Not understanding how a language construct (like the break statement) works is normal for anyone who is learning programming. You will run into this again when you are presented with more abstract concepts.

Do not limit what you learn by what your instructor is teaching you.
You do not want to his/her programming habits to define yours.

Sometimes there is a need to have things explained in a variety of ways before you really understand what is going on. 

Post and we will do our best to make it "click" for you.


----------



## [I.R.A]_FBi (Jun 6, 2008)

his style is to use "void" functions .. i like to return stuff.

ill pick up a bit more on him as i have shis class some more.


----------



## calvary1980 (Jun 6, 2008)

you should take me to class, christine the crazy stripper programmer. i'll challenge your teacher see how well he knows his ASM 

- Christine


----------



## Kreij (Jun 6, 2008)

[I.R.A]_FBi said:


> his style is to use "void" functions .. i like to return stuff..



Keep in mind that if there is no good reason for a function to return a value, then it is just a waste of memory to do so. If you are not going to use the returned value, don't return one.



@Christine : My posts give you a headache?  I had to peruse your parsesnip post line by line to figure it out!  LOL  Keep up the good work and the posting !!

(What the task requires):
Answer these questions about the forum thread on learning programming:
1. According to the first post, what should you not let limit what you learn?
2. What kind of functions does [I.R.A]_FBi say the instructor likes to use?
3. According to Kreij, when is returning a value from a function a waste of memory?

(Given data):
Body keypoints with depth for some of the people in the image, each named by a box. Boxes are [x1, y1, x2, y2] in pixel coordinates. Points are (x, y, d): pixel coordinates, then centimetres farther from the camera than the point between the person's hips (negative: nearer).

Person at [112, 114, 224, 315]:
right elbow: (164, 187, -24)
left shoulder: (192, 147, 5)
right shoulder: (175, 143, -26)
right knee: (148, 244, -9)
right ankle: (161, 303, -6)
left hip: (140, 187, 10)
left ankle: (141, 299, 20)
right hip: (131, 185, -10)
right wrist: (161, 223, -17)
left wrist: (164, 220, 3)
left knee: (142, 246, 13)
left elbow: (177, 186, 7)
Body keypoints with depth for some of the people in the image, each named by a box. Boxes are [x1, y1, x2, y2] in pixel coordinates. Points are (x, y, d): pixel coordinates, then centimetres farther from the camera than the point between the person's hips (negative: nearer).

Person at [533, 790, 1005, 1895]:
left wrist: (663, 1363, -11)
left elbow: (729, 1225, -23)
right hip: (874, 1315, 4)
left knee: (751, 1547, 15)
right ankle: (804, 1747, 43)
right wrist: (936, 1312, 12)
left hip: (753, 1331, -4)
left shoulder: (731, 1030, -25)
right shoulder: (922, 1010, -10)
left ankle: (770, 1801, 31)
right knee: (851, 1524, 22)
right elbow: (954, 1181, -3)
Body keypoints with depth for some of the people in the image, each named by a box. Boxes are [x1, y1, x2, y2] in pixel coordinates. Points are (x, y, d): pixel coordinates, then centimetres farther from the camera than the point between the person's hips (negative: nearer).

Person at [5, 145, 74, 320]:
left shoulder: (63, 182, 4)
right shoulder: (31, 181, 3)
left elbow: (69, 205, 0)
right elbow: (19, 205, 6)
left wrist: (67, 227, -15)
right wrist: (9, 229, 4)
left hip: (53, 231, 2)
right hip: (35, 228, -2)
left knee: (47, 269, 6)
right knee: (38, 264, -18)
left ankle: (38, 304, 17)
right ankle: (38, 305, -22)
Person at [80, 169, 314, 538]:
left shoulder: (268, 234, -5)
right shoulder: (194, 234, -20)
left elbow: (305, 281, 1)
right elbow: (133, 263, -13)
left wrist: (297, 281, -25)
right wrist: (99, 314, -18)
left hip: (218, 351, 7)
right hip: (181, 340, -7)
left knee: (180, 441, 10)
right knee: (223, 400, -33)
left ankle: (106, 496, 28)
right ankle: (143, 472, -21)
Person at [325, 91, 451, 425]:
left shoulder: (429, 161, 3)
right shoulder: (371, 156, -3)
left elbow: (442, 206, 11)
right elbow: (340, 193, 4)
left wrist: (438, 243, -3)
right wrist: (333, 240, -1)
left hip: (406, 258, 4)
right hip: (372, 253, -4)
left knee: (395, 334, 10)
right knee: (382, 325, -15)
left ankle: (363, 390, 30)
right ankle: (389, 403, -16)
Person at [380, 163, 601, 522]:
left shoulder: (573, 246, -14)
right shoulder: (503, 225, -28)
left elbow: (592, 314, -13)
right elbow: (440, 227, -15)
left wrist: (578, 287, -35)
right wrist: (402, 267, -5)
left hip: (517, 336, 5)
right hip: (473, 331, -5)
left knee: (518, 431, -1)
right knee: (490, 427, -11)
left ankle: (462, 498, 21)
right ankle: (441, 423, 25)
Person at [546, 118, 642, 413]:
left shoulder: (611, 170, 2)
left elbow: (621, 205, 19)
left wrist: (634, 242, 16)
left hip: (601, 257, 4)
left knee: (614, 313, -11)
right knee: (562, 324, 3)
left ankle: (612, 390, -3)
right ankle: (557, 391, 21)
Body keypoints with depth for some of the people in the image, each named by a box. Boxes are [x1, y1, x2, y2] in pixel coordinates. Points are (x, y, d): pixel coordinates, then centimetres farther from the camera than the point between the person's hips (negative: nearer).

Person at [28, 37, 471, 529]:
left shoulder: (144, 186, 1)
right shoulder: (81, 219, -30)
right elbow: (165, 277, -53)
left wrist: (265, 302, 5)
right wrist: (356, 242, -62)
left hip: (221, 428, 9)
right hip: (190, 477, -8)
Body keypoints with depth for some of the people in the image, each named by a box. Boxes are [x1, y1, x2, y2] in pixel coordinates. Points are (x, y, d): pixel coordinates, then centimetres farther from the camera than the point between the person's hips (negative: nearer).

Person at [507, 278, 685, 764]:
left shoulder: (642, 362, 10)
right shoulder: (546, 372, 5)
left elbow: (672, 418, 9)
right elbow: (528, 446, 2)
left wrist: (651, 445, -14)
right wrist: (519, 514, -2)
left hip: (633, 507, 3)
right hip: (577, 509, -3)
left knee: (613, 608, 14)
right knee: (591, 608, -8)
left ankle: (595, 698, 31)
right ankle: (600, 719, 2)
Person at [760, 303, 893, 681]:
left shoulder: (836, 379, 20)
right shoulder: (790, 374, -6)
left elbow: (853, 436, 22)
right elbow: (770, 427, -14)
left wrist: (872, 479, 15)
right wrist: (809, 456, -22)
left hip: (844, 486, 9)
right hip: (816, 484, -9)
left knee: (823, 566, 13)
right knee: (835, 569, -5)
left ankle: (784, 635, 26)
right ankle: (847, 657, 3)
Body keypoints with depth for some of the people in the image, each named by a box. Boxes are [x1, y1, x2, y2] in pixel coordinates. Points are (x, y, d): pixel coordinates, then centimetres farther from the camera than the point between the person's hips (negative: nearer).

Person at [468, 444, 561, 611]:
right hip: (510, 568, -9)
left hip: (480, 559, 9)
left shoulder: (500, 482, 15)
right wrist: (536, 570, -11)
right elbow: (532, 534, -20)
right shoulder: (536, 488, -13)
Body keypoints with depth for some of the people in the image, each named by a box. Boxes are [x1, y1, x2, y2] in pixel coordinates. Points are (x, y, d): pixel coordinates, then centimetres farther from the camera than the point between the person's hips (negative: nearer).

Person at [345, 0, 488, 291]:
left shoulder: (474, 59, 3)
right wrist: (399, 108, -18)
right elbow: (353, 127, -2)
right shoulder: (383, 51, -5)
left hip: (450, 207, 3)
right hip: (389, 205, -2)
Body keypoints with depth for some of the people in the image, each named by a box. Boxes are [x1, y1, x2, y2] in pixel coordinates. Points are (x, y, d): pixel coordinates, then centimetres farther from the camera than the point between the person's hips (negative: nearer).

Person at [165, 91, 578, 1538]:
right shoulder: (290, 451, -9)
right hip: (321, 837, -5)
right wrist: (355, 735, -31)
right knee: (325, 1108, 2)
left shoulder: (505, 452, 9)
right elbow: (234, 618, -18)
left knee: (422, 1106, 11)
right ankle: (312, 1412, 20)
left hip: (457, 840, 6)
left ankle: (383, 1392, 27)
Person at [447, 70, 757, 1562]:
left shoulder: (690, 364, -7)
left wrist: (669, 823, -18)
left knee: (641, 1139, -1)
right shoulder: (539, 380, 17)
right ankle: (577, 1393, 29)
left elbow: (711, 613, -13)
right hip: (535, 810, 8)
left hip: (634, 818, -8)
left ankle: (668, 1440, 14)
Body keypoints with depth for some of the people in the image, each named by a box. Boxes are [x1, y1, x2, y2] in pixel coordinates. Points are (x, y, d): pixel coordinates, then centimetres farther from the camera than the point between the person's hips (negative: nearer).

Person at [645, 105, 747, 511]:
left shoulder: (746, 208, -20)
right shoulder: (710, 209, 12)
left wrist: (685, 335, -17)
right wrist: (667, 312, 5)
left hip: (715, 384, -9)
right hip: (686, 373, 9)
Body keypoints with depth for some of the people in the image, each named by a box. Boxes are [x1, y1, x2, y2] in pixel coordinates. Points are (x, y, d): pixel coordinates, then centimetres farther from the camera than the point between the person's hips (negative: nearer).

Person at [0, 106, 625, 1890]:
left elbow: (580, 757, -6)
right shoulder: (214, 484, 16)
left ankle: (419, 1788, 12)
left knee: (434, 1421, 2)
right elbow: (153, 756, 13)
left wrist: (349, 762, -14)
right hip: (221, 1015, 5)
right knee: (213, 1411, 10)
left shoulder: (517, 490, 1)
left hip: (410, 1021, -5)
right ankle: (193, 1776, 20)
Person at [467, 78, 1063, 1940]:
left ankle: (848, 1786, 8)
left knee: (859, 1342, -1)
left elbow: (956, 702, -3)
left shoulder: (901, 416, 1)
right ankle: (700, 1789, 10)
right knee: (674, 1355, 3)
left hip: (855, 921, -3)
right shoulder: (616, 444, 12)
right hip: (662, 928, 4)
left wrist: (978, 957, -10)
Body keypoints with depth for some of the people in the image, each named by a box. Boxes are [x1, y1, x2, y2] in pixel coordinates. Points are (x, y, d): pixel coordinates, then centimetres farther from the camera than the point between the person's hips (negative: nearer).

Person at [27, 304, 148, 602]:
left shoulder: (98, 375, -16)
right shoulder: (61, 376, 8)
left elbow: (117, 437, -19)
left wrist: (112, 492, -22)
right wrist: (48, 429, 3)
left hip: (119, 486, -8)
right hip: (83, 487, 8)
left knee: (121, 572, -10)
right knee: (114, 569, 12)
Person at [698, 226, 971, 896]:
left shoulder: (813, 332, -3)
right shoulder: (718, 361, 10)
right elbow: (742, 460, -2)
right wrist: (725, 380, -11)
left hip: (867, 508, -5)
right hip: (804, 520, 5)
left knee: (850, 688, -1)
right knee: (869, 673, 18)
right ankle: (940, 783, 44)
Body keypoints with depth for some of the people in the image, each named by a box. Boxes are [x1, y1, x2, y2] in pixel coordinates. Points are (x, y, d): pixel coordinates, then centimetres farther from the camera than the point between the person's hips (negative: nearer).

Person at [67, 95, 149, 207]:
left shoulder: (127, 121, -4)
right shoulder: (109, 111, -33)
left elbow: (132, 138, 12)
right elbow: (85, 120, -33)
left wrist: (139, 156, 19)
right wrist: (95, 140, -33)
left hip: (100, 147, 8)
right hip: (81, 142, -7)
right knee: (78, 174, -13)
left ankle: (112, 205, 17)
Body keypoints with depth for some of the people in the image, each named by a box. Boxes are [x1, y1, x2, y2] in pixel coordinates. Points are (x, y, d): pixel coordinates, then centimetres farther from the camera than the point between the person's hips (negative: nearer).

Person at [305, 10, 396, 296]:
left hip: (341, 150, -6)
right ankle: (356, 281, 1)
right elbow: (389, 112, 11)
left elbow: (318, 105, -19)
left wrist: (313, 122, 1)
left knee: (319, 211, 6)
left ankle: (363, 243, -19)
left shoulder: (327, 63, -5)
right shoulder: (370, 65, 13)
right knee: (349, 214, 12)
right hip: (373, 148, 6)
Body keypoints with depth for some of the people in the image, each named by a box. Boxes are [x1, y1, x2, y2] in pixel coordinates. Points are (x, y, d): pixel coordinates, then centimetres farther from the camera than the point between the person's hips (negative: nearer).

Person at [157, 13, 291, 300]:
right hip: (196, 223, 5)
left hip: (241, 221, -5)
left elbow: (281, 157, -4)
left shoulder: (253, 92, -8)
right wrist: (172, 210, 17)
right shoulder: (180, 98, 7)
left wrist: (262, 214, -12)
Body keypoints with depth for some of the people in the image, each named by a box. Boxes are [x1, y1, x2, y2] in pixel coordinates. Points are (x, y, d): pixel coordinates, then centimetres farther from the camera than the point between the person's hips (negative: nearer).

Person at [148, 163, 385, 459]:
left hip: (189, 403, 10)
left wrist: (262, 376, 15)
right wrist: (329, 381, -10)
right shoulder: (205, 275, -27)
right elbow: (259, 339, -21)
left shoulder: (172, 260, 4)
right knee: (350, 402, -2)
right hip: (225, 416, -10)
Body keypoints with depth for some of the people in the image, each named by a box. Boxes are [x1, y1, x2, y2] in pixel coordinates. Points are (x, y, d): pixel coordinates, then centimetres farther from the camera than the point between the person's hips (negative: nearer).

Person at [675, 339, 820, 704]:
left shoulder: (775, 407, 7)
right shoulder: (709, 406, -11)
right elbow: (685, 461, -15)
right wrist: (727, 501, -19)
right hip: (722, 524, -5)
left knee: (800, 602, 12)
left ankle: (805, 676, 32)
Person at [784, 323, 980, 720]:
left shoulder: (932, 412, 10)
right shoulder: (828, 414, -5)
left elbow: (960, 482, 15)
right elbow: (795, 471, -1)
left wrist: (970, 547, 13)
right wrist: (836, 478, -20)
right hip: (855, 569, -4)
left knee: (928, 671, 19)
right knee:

(Written reply):
1. What your instructor is teaching you.
2. "Void" functions.
3. When there is no good reason for the function to return a value.